Supplied material:
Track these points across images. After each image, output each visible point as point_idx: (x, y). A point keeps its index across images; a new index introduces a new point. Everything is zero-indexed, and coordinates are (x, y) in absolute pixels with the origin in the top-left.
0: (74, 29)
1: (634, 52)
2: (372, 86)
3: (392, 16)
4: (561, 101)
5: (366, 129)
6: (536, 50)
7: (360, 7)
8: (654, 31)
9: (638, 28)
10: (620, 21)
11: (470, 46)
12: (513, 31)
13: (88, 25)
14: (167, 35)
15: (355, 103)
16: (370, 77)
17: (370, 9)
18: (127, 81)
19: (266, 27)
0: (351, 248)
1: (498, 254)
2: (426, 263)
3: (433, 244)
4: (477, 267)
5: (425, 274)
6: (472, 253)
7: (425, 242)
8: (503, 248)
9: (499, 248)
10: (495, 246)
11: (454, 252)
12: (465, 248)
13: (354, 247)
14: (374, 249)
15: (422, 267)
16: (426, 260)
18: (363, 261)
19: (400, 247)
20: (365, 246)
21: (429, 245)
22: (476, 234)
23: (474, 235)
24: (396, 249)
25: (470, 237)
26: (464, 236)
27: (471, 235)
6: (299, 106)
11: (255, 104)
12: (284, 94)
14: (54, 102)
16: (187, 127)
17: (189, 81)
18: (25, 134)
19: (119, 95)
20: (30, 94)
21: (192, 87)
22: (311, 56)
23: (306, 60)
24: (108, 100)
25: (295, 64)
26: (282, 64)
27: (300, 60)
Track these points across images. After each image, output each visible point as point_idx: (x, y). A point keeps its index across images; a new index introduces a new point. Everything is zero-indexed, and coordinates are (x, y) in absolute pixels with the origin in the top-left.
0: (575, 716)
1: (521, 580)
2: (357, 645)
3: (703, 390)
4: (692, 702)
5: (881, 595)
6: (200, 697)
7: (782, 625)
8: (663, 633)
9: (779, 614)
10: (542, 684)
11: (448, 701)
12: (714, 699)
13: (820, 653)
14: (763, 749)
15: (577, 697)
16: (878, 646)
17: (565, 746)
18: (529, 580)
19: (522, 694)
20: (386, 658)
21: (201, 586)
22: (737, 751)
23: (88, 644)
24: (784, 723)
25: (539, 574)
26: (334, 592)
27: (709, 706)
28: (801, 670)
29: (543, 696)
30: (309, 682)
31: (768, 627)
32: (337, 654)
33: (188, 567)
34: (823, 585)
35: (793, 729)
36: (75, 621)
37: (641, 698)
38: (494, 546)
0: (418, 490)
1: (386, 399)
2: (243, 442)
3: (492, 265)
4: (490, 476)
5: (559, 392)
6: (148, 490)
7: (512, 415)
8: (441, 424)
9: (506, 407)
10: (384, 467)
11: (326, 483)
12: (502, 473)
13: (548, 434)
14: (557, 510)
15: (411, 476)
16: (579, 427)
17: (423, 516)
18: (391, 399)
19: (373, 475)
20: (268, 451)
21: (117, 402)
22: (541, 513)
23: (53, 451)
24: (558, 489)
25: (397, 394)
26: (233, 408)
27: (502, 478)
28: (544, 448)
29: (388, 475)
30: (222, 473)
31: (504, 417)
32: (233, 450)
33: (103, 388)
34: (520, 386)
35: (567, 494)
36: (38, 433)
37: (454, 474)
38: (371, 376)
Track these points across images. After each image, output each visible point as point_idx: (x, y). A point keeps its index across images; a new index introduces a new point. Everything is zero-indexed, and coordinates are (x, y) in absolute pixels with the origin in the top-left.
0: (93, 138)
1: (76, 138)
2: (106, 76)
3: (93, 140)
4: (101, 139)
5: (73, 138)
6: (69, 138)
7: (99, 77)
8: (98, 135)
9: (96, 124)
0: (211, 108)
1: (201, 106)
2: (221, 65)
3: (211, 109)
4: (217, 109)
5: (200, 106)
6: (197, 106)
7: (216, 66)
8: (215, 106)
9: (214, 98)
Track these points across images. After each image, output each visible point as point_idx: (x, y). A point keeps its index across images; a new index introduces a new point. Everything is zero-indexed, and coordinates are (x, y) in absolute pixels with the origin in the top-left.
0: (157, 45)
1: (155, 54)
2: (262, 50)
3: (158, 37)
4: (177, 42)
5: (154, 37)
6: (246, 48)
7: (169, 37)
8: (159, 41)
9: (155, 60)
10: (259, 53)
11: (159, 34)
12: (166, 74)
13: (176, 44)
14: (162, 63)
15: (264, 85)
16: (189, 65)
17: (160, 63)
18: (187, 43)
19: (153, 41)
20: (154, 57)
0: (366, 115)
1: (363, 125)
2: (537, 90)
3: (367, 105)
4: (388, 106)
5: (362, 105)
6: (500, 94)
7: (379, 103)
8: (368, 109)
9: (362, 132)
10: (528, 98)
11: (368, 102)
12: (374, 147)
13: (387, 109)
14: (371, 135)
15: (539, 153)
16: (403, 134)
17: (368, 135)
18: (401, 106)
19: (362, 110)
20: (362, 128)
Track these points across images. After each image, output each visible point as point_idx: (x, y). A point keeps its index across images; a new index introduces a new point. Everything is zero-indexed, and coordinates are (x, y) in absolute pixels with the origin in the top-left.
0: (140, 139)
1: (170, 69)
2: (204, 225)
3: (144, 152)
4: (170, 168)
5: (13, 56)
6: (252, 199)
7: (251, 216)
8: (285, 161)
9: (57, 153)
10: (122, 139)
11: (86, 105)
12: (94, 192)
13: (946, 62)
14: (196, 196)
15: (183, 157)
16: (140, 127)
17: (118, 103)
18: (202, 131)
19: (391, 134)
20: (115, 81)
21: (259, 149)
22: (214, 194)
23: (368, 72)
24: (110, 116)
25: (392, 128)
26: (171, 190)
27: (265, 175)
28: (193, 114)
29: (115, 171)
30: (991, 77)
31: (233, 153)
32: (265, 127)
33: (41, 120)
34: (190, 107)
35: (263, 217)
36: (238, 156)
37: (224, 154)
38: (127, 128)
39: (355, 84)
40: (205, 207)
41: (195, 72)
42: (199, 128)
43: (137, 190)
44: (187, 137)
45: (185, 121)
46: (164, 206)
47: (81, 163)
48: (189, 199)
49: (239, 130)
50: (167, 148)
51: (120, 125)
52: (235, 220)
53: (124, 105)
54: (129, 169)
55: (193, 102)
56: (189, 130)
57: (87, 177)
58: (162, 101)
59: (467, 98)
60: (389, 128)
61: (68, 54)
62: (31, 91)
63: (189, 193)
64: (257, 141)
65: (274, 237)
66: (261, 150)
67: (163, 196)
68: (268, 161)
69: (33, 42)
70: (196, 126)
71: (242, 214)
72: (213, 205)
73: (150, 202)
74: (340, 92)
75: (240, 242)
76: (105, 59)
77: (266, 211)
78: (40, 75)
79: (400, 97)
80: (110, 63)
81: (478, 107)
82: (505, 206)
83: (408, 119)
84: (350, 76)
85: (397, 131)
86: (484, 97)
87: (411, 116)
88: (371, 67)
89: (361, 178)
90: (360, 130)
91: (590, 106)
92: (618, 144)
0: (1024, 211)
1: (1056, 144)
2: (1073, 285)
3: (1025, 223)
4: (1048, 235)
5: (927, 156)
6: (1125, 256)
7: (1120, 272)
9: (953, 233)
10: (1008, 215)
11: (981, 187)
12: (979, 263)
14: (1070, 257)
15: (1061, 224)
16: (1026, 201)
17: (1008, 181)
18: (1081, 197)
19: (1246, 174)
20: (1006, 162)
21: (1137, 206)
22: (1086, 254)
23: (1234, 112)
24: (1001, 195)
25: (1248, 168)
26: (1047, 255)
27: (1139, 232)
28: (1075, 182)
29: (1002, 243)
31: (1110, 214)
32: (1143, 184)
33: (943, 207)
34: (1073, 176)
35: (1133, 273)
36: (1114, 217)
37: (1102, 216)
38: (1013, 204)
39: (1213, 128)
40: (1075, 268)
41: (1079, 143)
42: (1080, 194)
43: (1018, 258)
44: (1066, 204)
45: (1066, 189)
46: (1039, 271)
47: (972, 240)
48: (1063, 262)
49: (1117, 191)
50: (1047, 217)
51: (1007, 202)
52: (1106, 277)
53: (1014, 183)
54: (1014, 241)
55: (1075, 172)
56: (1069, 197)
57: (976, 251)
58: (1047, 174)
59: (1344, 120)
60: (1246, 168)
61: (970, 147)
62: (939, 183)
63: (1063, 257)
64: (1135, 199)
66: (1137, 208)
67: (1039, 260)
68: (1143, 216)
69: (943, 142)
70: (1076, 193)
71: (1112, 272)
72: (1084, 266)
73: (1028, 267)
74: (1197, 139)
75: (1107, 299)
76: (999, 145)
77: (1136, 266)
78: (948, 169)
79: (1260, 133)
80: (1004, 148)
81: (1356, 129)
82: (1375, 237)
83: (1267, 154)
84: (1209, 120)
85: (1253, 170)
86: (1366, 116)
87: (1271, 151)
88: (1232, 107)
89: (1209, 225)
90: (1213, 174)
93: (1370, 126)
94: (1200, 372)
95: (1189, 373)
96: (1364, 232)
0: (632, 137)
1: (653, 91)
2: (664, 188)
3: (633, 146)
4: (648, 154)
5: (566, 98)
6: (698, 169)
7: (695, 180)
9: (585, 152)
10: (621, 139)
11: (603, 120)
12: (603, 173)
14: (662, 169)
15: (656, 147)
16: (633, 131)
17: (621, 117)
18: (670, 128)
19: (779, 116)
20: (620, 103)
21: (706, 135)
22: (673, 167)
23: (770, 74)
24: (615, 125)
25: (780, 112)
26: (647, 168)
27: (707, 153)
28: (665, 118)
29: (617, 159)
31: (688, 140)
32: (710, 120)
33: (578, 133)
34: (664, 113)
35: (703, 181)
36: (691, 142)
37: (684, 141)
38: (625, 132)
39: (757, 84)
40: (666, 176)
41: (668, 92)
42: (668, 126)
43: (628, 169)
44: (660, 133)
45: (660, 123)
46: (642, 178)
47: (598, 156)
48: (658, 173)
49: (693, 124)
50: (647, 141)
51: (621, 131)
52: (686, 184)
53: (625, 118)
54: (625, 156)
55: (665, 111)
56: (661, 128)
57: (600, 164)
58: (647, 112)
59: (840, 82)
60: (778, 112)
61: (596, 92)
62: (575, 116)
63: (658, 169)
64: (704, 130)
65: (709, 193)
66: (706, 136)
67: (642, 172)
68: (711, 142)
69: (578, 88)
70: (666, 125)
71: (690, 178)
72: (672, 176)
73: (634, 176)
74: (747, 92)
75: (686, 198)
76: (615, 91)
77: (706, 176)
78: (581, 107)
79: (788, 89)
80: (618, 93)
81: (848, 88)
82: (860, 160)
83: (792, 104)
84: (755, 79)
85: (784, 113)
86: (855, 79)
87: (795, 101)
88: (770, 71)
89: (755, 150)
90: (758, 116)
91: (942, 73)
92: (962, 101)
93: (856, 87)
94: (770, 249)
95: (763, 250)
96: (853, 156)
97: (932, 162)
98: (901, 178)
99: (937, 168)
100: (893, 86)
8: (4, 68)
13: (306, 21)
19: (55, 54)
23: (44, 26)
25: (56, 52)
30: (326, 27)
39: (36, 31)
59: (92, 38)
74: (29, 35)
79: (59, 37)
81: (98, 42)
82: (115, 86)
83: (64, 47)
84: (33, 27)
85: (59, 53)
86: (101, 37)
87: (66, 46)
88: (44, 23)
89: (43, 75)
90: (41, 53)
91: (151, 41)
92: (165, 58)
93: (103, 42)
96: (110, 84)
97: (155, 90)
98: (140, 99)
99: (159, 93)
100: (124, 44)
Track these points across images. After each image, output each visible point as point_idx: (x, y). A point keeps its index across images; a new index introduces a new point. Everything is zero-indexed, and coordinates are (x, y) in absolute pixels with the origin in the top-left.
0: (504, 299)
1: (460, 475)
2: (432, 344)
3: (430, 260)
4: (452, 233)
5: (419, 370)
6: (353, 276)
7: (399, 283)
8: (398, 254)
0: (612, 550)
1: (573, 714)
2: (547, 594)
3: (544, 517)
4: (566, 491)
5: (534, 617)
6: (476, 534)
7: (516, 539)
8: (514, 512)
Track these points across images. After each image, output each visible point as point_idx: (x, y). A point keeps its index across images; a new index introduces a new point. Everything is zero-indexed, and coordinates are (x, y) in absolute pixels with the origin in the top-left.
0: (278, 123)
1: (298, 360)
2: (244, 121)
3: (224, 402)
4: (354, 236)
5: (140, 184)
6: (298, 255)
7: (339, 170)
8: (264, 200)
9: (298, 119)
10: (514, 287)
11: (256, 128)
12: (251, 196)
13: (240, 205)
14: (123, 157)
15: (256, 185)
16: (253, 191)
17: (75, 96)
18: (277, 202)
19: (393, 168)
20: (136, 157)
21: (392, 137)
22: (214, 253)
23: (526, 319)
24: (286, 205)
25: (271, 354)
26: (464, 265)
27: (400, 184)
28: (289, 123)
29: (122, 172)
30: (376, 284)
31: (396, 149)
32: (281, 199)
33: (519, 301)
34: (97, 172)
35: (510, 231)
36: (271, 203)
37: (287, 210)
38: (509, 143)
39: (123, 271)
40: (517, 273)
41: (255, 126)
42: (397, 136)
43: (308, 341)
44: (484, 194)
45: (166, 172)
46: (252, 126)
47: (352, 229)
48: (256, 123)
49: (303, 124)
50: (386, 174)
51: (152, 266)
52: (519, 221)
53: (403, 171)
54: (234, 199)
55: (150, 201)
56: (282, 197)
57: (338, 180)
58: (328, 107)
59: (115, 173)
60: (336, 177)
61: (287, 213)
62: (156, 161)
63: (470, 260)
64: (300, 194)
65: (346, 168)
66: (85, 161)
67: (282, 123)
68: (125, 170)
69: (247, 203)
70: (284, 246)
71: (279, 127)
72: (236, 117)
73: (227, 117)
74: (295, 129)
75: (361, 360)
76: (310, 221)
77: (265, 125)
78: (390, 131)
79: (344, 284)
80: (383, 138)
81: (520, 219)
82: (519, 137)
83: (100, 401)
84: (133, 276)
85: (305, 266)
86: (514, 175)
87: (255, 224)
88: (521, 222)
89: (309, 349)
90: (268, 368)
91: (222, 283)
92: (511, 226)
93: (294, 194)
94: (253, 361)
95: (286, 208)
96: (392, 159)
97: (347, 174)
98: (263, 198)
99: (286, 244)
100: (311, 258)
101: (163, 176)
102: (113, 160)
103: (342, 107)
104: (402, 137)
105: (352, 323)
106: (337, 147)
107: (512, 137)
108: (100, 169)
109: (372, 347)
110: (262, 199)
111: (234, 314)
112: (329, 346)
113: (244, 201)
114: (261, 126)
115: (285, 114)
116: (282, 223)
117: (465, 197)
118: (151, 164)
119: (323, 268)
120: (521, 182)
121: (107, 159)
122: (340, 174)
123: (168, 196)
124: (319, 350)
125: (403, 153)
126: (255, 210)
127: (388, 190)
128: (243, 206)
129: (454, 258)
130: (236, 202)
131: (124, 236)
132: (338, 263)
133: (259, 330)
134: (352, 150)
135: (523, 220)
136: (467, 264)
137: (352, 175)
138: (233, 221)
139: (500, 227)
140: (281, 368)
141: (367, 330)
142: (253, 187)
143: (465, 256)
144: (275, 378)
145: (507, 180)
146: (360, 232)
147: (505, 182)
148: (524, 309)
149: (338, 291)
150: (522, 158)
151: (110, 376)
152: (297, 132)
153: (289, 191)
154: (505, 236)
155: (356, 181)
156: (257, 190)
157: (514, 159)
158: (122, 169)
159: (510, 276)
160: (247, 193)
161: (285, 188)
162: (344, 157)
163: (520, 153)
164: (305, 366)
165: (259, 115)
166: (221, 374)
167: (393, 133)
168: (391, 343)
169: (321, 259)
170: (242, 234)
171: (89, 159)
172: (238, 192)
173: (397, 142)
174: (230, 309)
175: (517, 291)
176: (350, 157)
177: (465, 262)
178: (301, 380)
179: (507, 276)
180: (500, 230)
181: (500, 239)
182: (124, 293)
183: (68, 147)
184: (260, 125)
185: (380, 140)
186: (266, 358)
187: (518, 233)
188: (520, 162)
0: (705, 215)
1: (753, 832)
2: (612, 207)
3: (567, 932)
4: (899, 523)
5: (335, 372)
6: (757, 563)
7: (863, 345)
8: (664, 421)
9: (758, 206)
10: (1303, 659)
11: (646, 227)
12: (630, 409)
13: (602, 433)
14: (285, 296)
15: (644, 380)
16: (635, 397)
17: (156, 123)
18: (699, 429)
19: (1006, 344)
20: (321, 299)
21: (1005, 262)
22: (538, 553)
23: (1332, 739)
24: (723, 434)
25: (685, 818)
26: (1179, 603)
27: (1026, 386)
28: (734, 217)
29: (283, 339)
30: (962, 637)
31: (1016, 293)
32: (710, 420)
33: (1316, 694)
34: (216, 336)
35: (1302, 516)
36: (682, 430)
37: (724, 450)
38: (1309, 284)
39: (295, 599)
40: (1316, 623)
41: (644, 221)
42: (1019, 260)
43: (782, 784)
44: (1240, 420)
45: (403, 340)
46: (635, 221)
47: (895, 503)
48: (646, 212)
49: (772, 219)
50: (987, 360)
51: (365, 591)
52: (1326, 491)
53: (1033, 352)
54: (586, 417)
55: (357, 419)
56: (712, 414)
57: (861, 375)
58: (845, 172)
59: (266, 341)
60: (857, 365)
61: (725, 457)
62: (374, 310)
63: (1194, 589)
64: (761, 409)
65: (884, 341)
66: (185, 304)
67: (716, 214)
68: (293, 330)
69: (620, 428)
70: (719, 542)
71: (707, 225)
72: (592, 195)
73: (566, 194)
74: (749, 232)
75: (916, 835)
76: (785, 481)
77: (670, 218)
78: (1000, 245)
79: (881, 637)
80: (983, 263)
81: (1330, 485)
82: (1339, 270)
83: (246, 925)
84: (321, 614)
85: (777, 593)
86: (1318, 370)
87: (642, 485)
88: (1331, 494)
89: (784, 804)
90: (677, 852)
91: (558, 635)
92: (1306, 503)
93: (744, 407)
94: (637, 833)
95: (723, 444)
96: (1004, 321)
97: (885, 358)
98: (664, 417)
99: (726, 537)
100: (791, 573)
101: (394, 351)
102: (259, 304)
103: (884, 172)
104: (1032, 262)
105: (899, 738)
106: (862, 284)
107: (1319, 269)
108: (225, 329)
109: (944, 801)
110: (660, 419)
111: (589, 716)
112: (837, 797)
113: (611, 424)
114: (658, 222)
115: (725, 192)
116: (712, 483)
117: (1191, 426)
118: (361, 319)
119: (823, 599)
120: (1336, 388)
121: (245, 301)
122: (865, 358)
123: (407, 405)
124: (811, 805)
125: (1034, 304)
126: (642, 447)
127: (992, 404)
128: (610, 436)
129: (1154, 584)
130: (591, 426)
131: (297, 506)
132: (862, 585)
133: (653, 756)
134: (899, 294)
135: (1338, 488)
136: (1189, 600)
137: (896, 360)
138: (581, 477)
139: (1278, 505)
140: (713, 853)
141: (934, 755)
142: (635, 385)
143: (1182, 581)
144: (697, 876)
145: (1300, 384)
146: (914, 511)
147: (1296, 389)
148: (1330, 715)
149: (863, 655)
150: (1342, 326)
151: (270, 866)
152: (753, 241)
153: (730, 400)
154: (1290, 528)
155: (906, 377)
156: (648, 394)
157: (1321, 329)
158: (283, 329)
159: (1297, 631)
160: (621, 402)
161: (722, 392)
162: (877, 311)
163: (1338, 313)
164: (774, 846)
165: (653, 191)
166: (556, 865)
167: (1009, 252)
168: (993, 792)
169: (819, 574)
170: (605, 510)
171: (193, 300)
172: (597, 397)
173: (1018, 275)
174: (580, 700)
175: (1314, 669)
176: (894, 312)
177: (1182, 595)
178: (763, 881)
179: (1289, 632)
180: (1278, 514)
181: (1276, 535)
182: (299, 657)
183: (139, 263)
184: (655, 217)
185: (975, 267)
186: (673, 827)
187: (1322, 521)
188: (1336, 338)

Work task: The output must consist solely of the lines from the first line of the records through the line containing "6: (536, 50)", reproduced exactly.

Solution for this task:
Track these points across images. After each image, output each visible point as point_idx: (x, y). A point keeps its index across images; a new index introduces a new point. Everything is zero-indexed, and coordinates are (x, y) in absolute pixels with the origin in the top-left.
0: (74, 29)
1: (634, 52)
2: (372, 86)
3: (392, 16)
4: (561, 101)
5: (366, 129)
6: (536, 50)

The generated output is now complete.